Task 1 - According to the sports blog excerpt, what does it all boil down to?
Task 2 - Copy the part of the sports blog excerpt starting with "As usual, it" and going on through "to the network.".

Source extract -
▬▬▬

As usual, it all boils down to money, in this case in song royalties. UK will need to get together with their TV partners next year and do a better job of making sure the song choices are arranged in such a way as to prevent adding a huge cost to the network.

This was really nobody’s fault, it was one of those unforeseen consequences of nationalizing what had been a local telecast. At to the question of why they couldn’t release the rights to a local station, well, I guess that one we’ll be left to speculate on.

Tweet of the Morning

Yeah, it’s pretty great.

Your Quickies:

Kentucky football
Kentucky basketball
Other Kentucky sports
College football
  • Jameis Winston brings a “nuclear level” of hate on Florida State. I guess I don’t get that — I am completely ambivalent about FSU. It must be a Florida thing.

  • Ruh-roh, Gamecocks.

  • You can defend Jameis Winston without attacking his accuser.

    It’s deeply disturbing when we treat life as a zero-sum game. It almost never is. Nobody is a winner in the Jameis Winston rape allegation. Everybody loses. Both these young people are victims of a failure of the legal system. It is also quite possible that both people are guilty in their own way — Winston of assuming consent when none was given, and the woman of implying consent when none was intended. We’ll never know, most likely.

▬▬▬

Data excerpt -
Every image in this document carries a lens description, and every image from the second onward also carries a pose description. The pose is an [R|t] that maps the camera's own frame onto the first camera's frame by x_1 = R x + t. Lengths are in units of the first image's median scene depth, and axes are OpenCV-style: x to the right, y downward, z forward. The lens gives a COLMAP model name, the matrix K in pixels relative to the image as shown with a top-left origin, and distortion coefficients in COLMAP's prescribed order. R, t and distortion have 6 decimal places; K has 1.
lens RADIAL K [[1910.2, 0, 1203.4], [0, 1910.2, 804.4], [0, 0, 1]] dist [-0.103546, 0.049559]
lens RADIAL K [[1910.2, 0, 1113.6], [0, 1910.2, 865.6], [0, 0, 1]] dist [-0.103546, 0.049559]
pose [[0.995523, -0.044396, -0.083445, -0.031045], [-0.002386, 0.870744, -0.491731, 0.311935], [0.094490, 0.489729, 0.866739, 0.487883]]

▬▬▬

Final answer 1 - Money, in this case song royalties.

Final answer 2 -
As usual, it all boils down to money, in this case in song royalties. UK will need to get together with their TV partners next year and do a better job of making sure the song choices are arranged in such a way as to prevent adding a huge cost to the network.